U.S. SHIP MANAGEMENT PROTESTS MAERSK LINE LTD. REQUEST TO MARAD
U.S. Ship Management, an operator of 15 U.S.-flag vessels enrolled in the federal government’s Maritime Security Program, protests Maersk Line Ltd.’s recent move to bring those ships under its direct control.
On Nov. 7, Maersk Line Ltd., the U.S.-flag vessel operator of A.P. Moller/Maersk, asked the Maritime Administration to confirm its eligibility as an MSP provider to bring the U.S. Ship Management under its management.
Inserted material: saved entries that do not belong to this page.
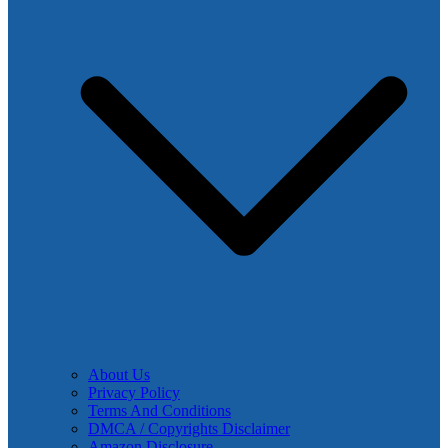
About Us
Privacy Policy
Terms And Conditions
DMCA / Copyrights Disclaimer
Amazon Disclosure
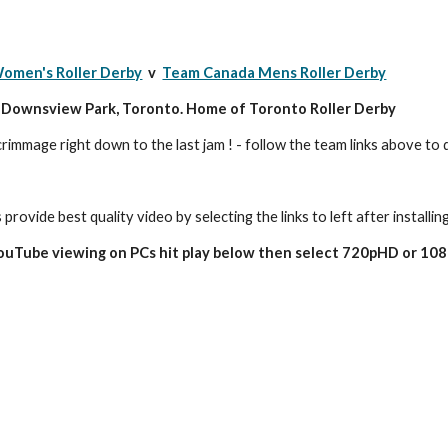
omen's Roller Derby
  v  
Team Canada Mens Roller Derby
c Downsview Park, Toronto. Home of Toronto Roller Derby
crimmage right down to the last jam ! - follow the team links above t
 provide best quality video by selecting the links to left after installin
YouTube viewing on PCs hit play below then select 720pHD or 10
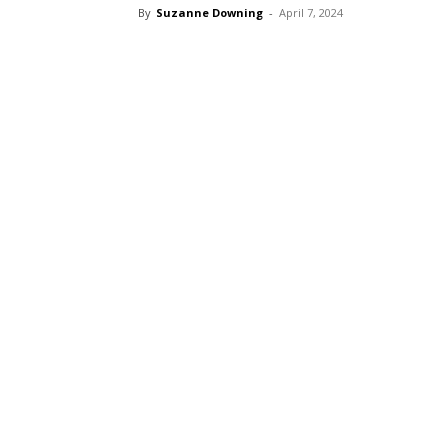
By
Suzanne Downing
-
April 7, 2024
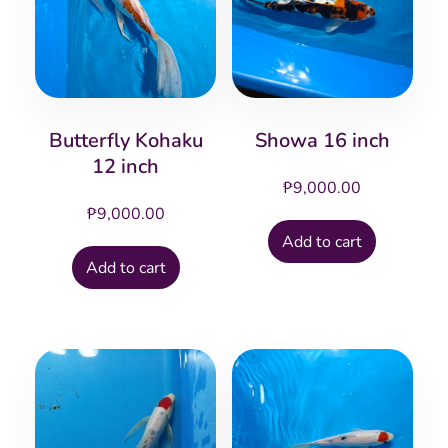
Butterfly Kohaku
Showa 16 inch
12 inch
₱
9,000.00
₱
9,000.00
Add to cart
Add to cart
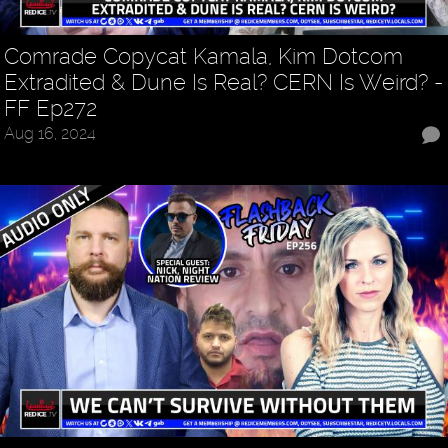
Comrade Copycat Kamala, Kim Dotcom
Extradited & Dune Is Real? CERN Is Weird? -
FF Ep272
Aug 16, 2024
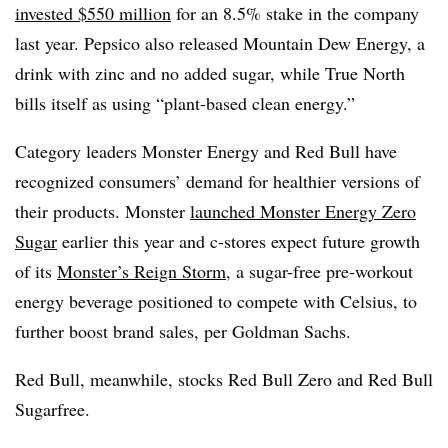
invested $550 million
for an 8.5% stake in the company
last year. Pepsico also released Mountain Dew Energy, a
drink with zinc and no added sugar, while True North
bills itself as using “plant-based clean energy.”
Category leaders Monster Energy and Red Bull have
recognized consumers’ demand for healthier versions of
their products. Monster
launched Monster Energy Zero
Sugar
earlier this year and c-stores expect future growth
of its
Monster’s Reign Storm
, a sugar-free pre-workout
energy beverage positioned to compete with Celsius, to
further boost brand sales, per Goldman Sachs.
Red Bull, meanwhile, stocks Red Bull Zero and Red Bull
Sugarfree.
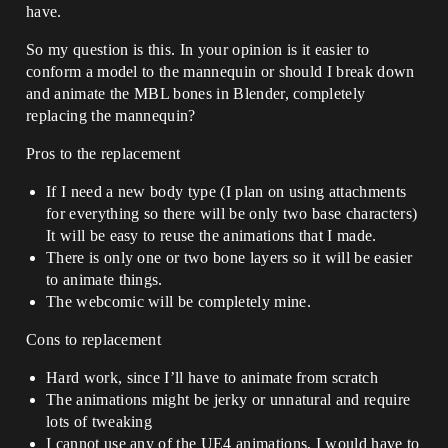
have.
So my question is this. In your opinion is it easier to
conform a model to the mannequin or should I break down
and animate the MBL bones in Blender, completely
replacing the mannequin?
Pros to the replacement
If I need a new body type (I plan on using attachments
for everything so there will be only two base characters)
It will be easy to reuse the animations that I made.
There is only one or two bone layers so it will be easier
to animate things.
The webcomic will be completely mine.
Cons to replacement
Hard work, since I’ll have to animate from scratch
The animations might be jerky or unnatural and require
lots of tweaking
I cannot use any of the UE4 animations, I would have to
Maersk Line Ltd. currently operates four vessel in MSP.
A.P. Moller/Maersk executives also asked U.S. lawmakers for the change during a summer House Armed Services MSP reauthorization hearing.
U.S. Ship Management, a section 2 citizen corporation, was formed when A.P. Moller/Maersk took over 15 MSP vessels from the former Sea-Land Service.
Under its 1999 MarAd-approved operating contracts, Maersk Line Ltd. claimed that U.S. Ship Management had agreed to transfer direct operation of the 15 vessel to Maersk when Maersk Line Ltd. elected to become the MSP contractor.
“Maersk Line Limited having spent the past two and one half years in a futile effort to convince the Congress to adopt special purpose legislation that would allow a foreign controlled company to hijack the Maritime Security Program has now apparently claimed that they were only fooling and that the legislation isn’t really necessary,” said Joseph Keegan, president and chief executive officer of U.S. Ship Management.
“Maersk apparently thinks that they have some contractual slight of hand that would allow them to take this unprecedented action at this time,” Keegan said. “They are clearly mistaken.”